• **TO-DO ITEM**:
Quote the entries below from the line with "fx_px: 1307" through the line with "f_number: 5.6", both ends included, and only those lines.

•••

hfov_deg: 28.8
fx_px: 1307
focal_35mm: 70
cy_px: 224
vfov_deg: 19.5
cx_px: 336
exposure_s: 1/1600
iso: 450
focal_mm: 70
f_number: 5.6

•••

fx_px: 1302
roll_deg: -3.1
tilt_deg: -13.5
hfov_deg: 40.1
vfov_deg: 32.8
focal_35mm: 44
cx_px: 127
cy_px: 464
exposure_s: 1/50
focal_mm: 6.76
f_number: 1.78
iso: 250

•••

• **RESPONSE BOX**:
fx_px: 1307
focal_35mm: 70
cy_px: 224
vfov_deg: 19.5
cx_px: 336
exposure_s: 1/1600
iso: 450
focal_mm: 70
f_number: 5.6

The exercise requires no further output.